Published: 19 January 2009



Serum protein profiling seems promising for early detection of breast cancer. However, the approach is also criticized, partly because of difficulties in validating discriminatory proteins. This study's aim is to validate three proteins previously reported to be discriminative between breast cancer cases and healthy controls. These proteins had been identified as a fragment of inter-alpha trypsin inhibitor H4 (4.3 kDa), C-terminal-truncated form of C3a des arginine anaphylatoxin (8.1 kDa) and C3a des arginine anaphylatoxin (8.9 kDa).


Serum protein profiles of 48 breast cancer patients and 48 healthy controls were analyzed with surface-enhanced laser desorption/ionization time-of-flight mass spectrometry (SELDI-TOF MS). Differences in protein intensity between breast cancer cases and controls were measured with the Mann-Whitney U test and adjusted for confounding in a multivariate logistic regression model.

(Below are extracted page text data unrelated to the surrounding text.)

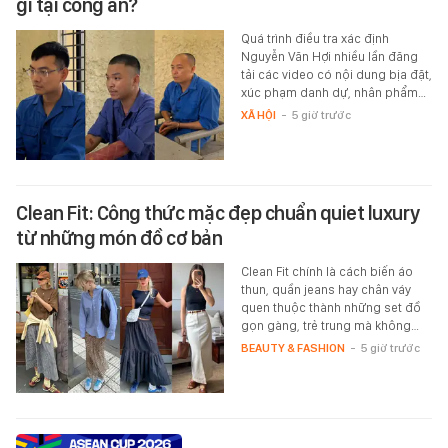
gì tại công an?
Quá trình điều tra xác định
Nguyễn Văn Hợi nhiều lần đăng
tải các video có nội dung bịa đặt,
xúc phạm danh dự, nhân phẩm…
XÃ HỘI
-
5 giờ trước
Clean Fit: Công thức mặc đẹp chuẩn quiet luxury
từ những món đồ cơ bản
Clean Fit chính là cách biến áo
thun, quần jeans hay chân váy
quen thuộc thành những set đồ
gọn gàng, trẻ trung mà không…
BEAUTY & FASHION
-
5 giờ trước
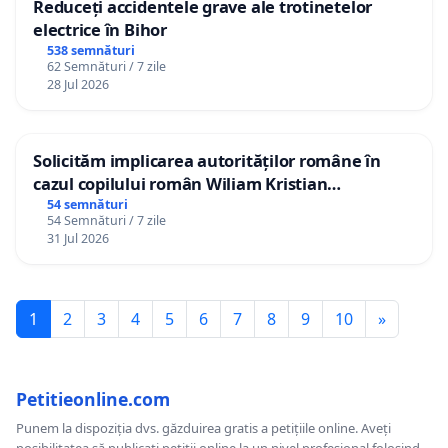
Reduceți accidentele grave ale trotinetelor
electrice în Bihor
538 semnături
62 Semnături / 7 zile
28 Jul 2026
Solicităm implicarea autorităților române în
cazul copilului român Wiliam Kristian
Gheorghe, aflat în plasament în Danemarca de
54 semnături
54 Semnături / 7 zile
12 ani
31 Jul 2026
1
2
3
4
5
6
7
8
9
10
»
Petitieonline.com
Punem la dispoziția dvs. găzduirea gratis a petițiile online. Aveți
posibilitatea să publicați petiții online la un nivel profesional folosind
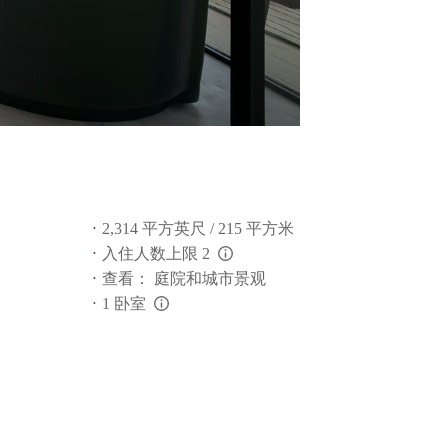
2,314 平方英尺 / 215 平方米
入住人数上限 2
L:Generic.Info
查看： 庭院和城市景观
1 卧室
L:Generic.Info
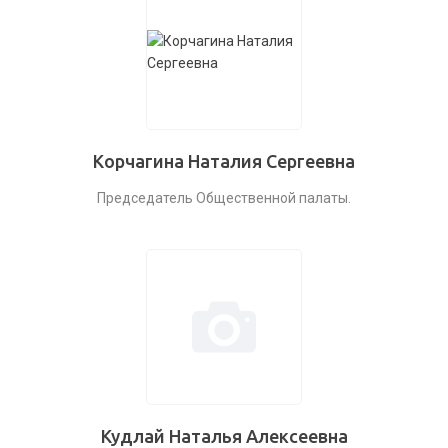
Корчагина Наталия Сергеевна
Председатель Общественной палаты.
Кудлай Наталья Алексеевна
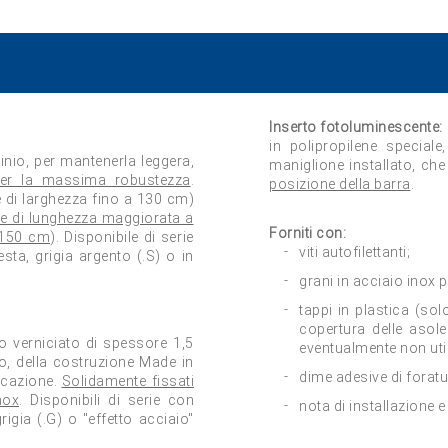
Inserto fotoluminescente:
in polipropilene special
minio, per mantenerla leggera,
maniglione installato, ch
 per la massima robustezza
.
posizione della barra
.
 di larghezza fino a 130 cm)
re di lunghezza maggiorata a
Forniti con:
 150 cm
). Disponibile di serie
viti autofilettanti;
esta, grigia argento (.S) o in
grani in acciaio inox p
tappi in plastica (sol
copertura delle asole 
o verniciato di spessore 1,5
eventualmente non util
, della costruzione Made in
dime adesive di foratu
ficazione.
Solidamente fissati
nox
. Disponibili di serie con
nota di installazione 
rigia (.G) o "effetto acciaio"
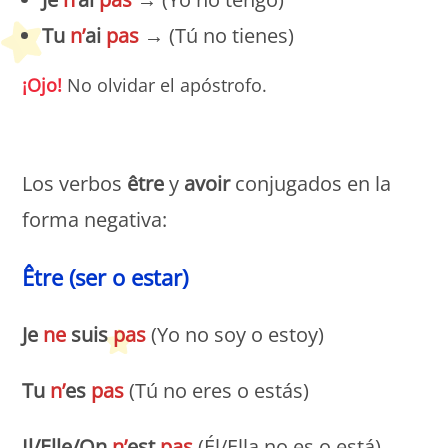
Tu
n’
ai
pas
→ (Tú no tienes)
¡Ojo!
No olvidar el apóstrofo.
Petit Monde Français
Los verbos
être
y
avoir
conjugados en la
forma negativa:
Être (ser o estar)
Je
ne
suis
pas
(Yo no soy o estoy)
Tu
n’
es
pas
(Tú no eres o estás)
Il/Elle/On
n’
est
pas
(Él/Ella no es o está)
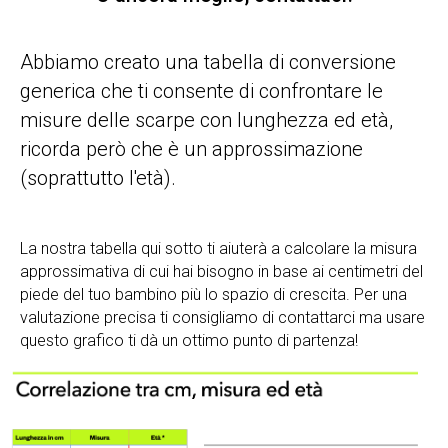
Abbiamo creato una tabella di conversione
generica che ti consente di confrontare le
misure delle scarpe con lunghezza ed età,
ricorda però che è un approssimazione
(soprattutto l'età).
La nostra tabella qui sotto ti aiuterà a calcolare la misura
approssimativa di cui hai bisogno in base ai centimetri del
piede del tuo bambino più lo spazio di crescita. Per una
valutazione precisa ti consigliamo di contattarci ma usare
questo grafico ti dà un ottimo punto di partenza!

Four peaks, with mass-to-charge ratio (m/z) 4276, 4292, 8129 and 8941, were found that were assumed to represent the previously reported proteins. M/z 4276 and 4292 were statistically significantly decreased in breast cancer cases compared to healthy controls (p < 0.001). M/z 8941 was decreased in breast cancer cases (p < 0.001) and m/z 8129 was not related with breast cancer (p = 0.87). Adjustment for sample preparation day, sample storage duration and age did not substantially alter results.


M/z 4276 and 4292 both represented the previously reported 4.3 kDa protein and were both decreased in breast cancer patients, which is in accordance with the results of most previous studies. M/z 8129 was in contrast with previous studies not related with breast cancer. Remarkably, m/z 8941 was decreased in breast cancer cases whereas in previous studies it was increased. Differences in patient populations and pre-analytical sample handling could have contributed to discrepancies. Further research is needed before we can conclude on the relevance of these proteins as breast cancer biomarkers.